Yazar, deprem konutları üzerinden yapılan yolsuzluk iddialarını ve bu iddiaların siyasi manipülasyon aracı olarak kullanılmasını eleştiriyor.

Yazar, deprem felaketinin ardından yapılması planlanan konutlar üzerinden yürütülen tartışmaları ve özellikle bazı kesimlerin kendi yolsuzluklarını örtbas etmek amacıyla bu konuyu gündeme getirmesini eleştiriyor. Yazar, devletin depremzedeler için konut yapma sorumluluğunu vurgularken, bu sürecin şeffaf ve dürüst bir şekilde yürütülmesi gerektiğini belirtiyor.
Yazar, daha önceki dönemlerde yapılan yolsuzlukların hesabının sorulmadığını ve bu durumun yeni yolsuzluklara zemin hazırladığını ifade ediyor. Özellikle, geçmişte yaşanan Marmara depremi sonrası toplanan deprem vergilerinin nereye harcandığı sorusunun hala cevapsız kaldığını belirtiyor. Bu durumun, halkın devlete olan güvenini zedelediğini ve gelecekteki olası felaketlerde yardım toplama konusunda isteksizlik yaratabileceğini vurguluyor.

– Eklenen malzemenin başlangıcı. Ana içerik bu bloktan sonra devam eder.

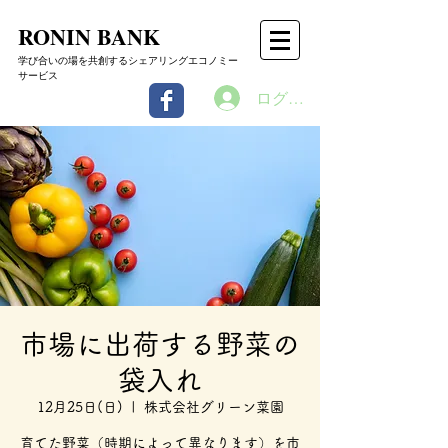
RONIN BANK
学び合いの場を共創するシェアリングエコノミー
サービス
ログイン
市場に出荷する野菜の
袋入れ
12月25日(日)
  |  
株式会社グリーン菜園
育てた野菜（時期によって異なります）を市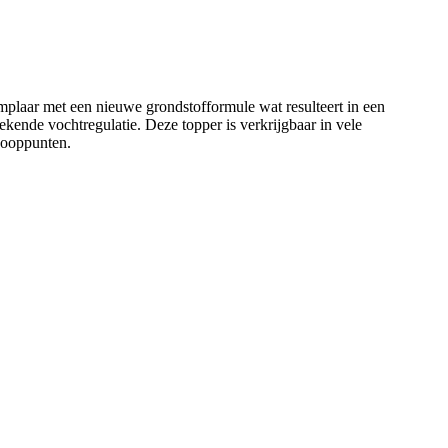
emplaar met een nieuwe grondstofformule wat resulteert in een
kende vochtregulatie. Deze topper is verkrijgbaar in vele
kooppunten.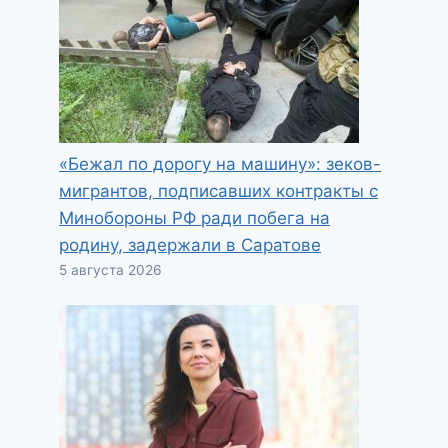
«Бежал по дорогу на машину»: зеков-
мигрантов, подписавших контракты с
Минобороны РФ ради побега на
родину, задержали в Саратове
5 августа 2026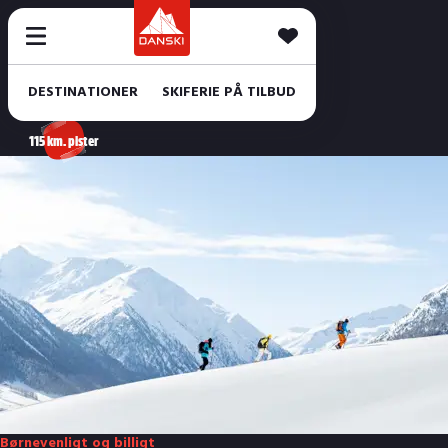
DESTINATIONER
SKIFERIE PÅ TILBUD
115 km. pister
Børnevenligt og billigt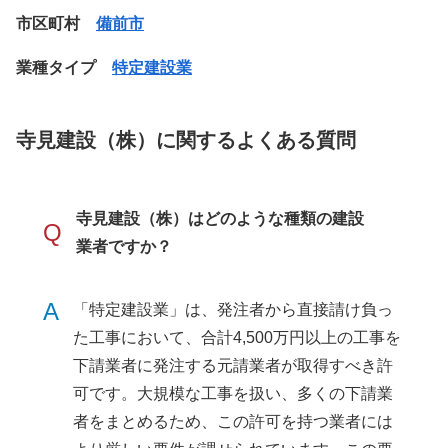
市区町村
備前市
業種タイプ
特定建設業
寺見建設（株）に関するよくある質問
寺見建設（株）はどのような種類の建設
Q
業者ですか？
A
「特定建設業」は、発注者から直接請け負っ
た工事において、合計4,500万円以上の工事を
下請業者に発注する元請業者が取得すべき許
可です。大規模な工事を扱い、多くの下請業
者をまとめるため、この許可を持つ業者には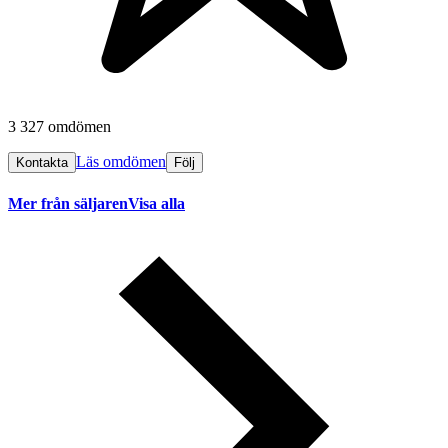
3 327 omdömen
Läs omdömen
Kontakta
Följ
Mer från säljaren
Visa alla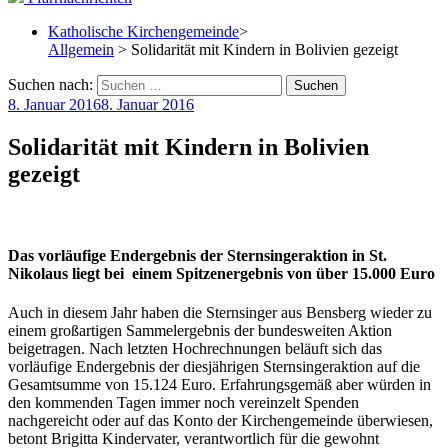
Katholische Kirchengemeinde
>
Allgemein
> Solidarität mit Kindern in Bolivien gezeigt
Suchen nach:
8. Januar 2016
8. Januar 2016
Solidarität mit Kindern in Bolivien
gezeigt
Das vorläufige Endergebnis der Sternsingeraktion in St.
Nikolaus liegt bei einem Spitzenergebnis von über 15.000 Euro
Auch in diesem Jahr haben die Sternsinger aus Bensberg wieder zu
einem großartigen Sammelergebnis der bundesweiten Aktion
beigetragen. Nach letzten Hochrechnungen beläuft sich das
vorläufige Endergebnis der diesjährigen Sternsingeraktion auf die
Gesamtsumme von 15.124 Euro. Erfahrungsgemäß aber würden in
den kommenden Tagen immer noch vereinzelt Spenden
nachgereicht oder auf das Konto der Kirchengemeinde überwiesen
,
betont Brigitta Kindervater, verantwortlich für die gewohnt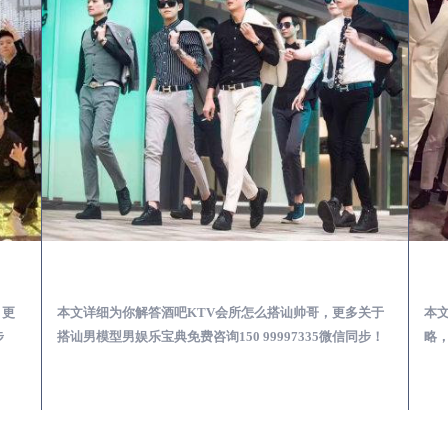
第一次到外地-怎么选择男模场消费体验安全靠谱必看
马山酒吧KTV会所怎么搭讪帅哥-用什么样的方式搭讪成功率高
，更
本文详细为你解答酒吧KTV会所怎么搭讪帅哥，更多关于
本
步
搭讪男模型男娱乐宝典免费咨询150 99997335微信同步！
略，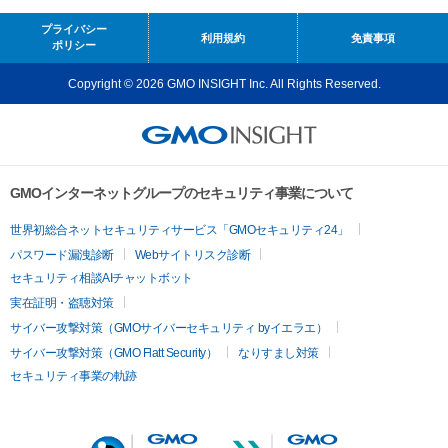
プライバシー
利用規約
免責事項
ポリシー
Copyright © 2026 GMO INSIGHT Inc. All Rights Reserved.
GMOインターネットグループのセキュリティ事業について
世界初総合ネットセキュリティサービス「GMOセキュリティ24」
パスワード漏洩診断
Webサイトリスク診断
セキュリティ相談AIチャットボット
実在証明・盗聴対策
サイバー攻撃対策（GMOサイバーセキュリティ byイエラエ）
サイバー攻撃対策（GMO Flatt Security）
なりすまし対策
セキュリティ事業の軌跡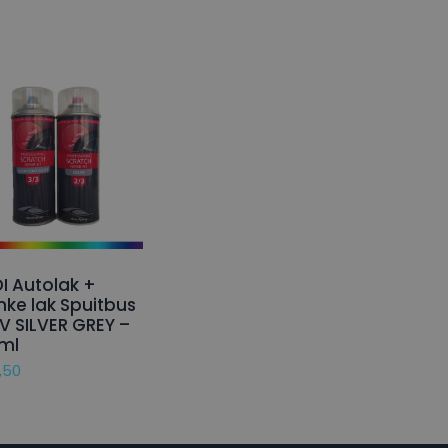
I Autolak +
nke lak Spuitbus
V SILVER GREY –
ml
,50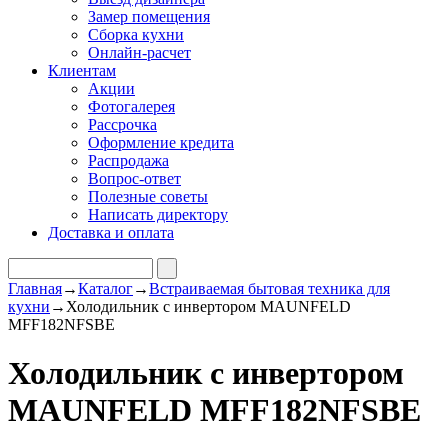
Замер помещения
Сборка кухни
Онлайн-расчет
Клиентам
Акции
Фотогалерея
Рассрочка
Оформление кредита
Распродажа
Вопрос-ответ
Полезные советы
Написать директору
Доставка и оплата
Главная
→
Каталог
→
Встраиваемая бытовая техника для
кухни
→
Холодильник с инвертором MAUNFELD
MFF182NFSBE
Холодильник с инвертором
MAUNFELD MFF182NFSBE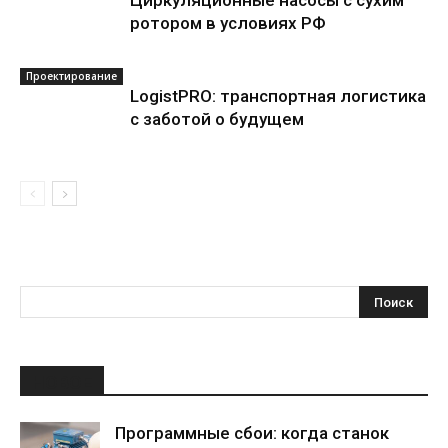
Циркуляционные насосы с сухим
ротором в условиях РФ
Проектирование
LogistPRO: транспортная логистика
с заботой о будущем
НОВОЕ
Программные сбои: когда станок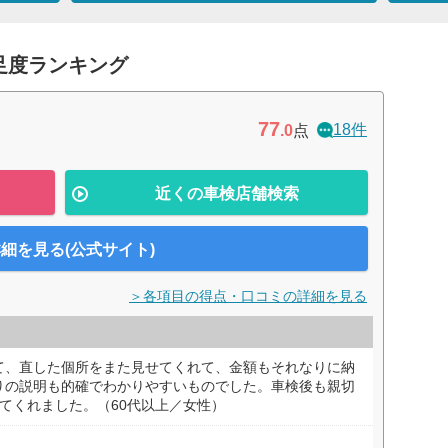
足度ランキング
77
18件
.0
点
近くの車検店舗検索
細を見る(公式サイト)
＞各項目の得点・口コミの詳細を見る
て、直した個所をまた見せてくれて、金額もそれなりに納
りの説明も的確でわかりやすいものでした。車検後も親切
てくれました。（60代以上／女性）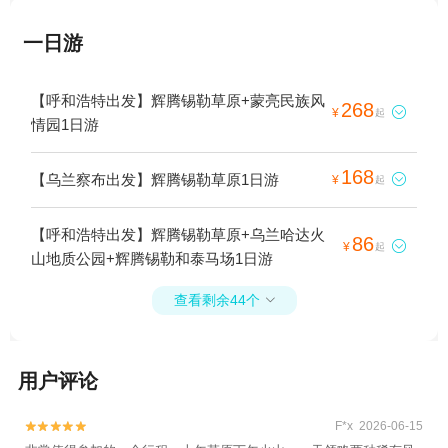
一日游
【呼和浩特出发】辉腾锡勒草原+蒙亮民族风
268

¥
起
情园1日游
168
【乌兰察布出发】辉腾锡勒草原1日游

¥
起
【呼和浩特出发】辉腾锡勒草原+乌兰哈达火
86

¥
起
山地质公园+辉腾锡勒和泰马场1日游
查看剩余44个

用户评论
F*x 2026-06-15

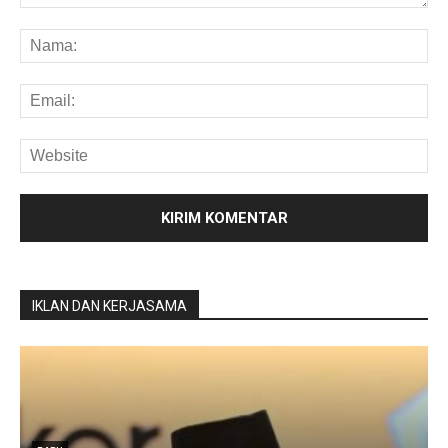
IKLAN DAN KERJASAMA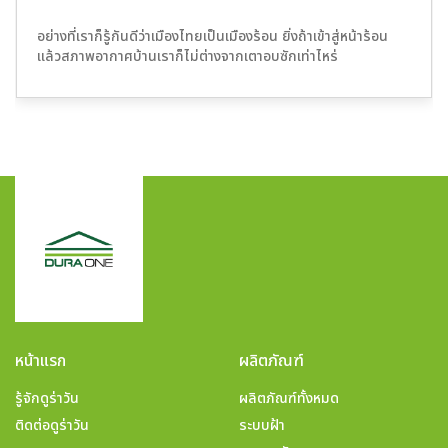
อย่างที่เราก็รู้กันดีว่าเมืองไทยเป็นเมืองร้อน ยิ่งถ้าเข้าสู่หน้าร้อน
แล้วสภาพอากาศบ้านเราก็ไม่ต่างจากเตาอบซักเท่าไหร่
หน้าแรก
ผลิตภัณฑ์
รู้จักดูร่าวัน
ผลิตภัณฑ์ทั้งหมด
ติดต่อดูร่าวัน
ระบบฝ้า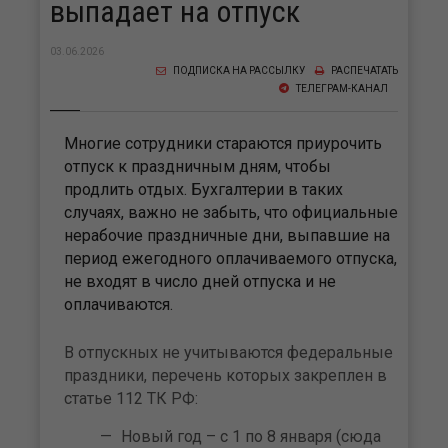
выпадает на отпуск
03.06.2026
ПОДПИСКА НА РАССЫЛКУ
РАСПЕЧАТАТЬ
ТЕЛЕГРАМ-КАНАЛ
Многие сотрудники стараются приурочить
отпуск к праздничным дням, чтобы
продлить отдых. Бухгалтерии в таких
случаях, важно не забыть, что официальные
нерабочие праздничные дни, выпавшие на
период ежегодного оплачиваемого отпуска,
не входят в число дней отпуска и не
оплачиваются.
В отпускных не учитываются федеральные
праздники, перечень которых закреплен в
статье 112 ТК РФ:
Новый год – с 1 по 8 января (сюда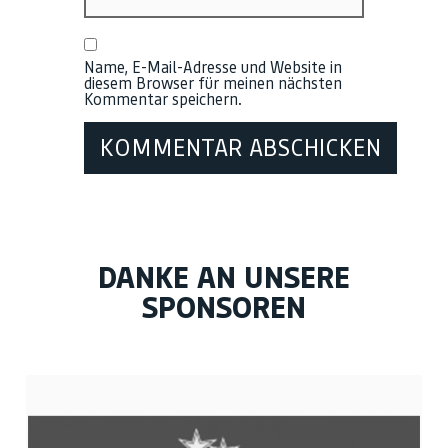
Name, E-Mail-Adresse und Website in
diesem Browser für meinen nächsten
Kommentar speichern.
DANKE AN UNSERE
SPONSOREN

Yazar, deprem konutları üzerinden siyasi rant elde etmeye çalışanları ve kendi geçmişteki yolsuzluklarını unutturmaya çalışanları sert bir dille eleştiriyor. Bu kişilerin, depremzedelerin acıları üzerinden prim yapmaya çalıştığını ve bu durumun ahlaki olmadığını belirtiyor. Yazar, devletin tüm kurumlarının, depremzedelere yardım etmek ve konut sorununu çözmek için seferber olması gerektiğini, ancak bu sürecin yolsuzluklara bulaşmadan, şeffaf bir şekilde yürütülmesinin önemini vurguluyor.
Son olarak, yazar, deprem konutlarının yapımı sürecinde her türlü yolsuzluğun önüne geçilmesi ve sorumluların hesap vermesi gerektiğini belirtiyor. Aksi takdirde, geçmişte yaşanan acıların tekrarlanabileceği ve halkın devlete olan güveninin daha da azalabileceği uyarısında bulunuyor.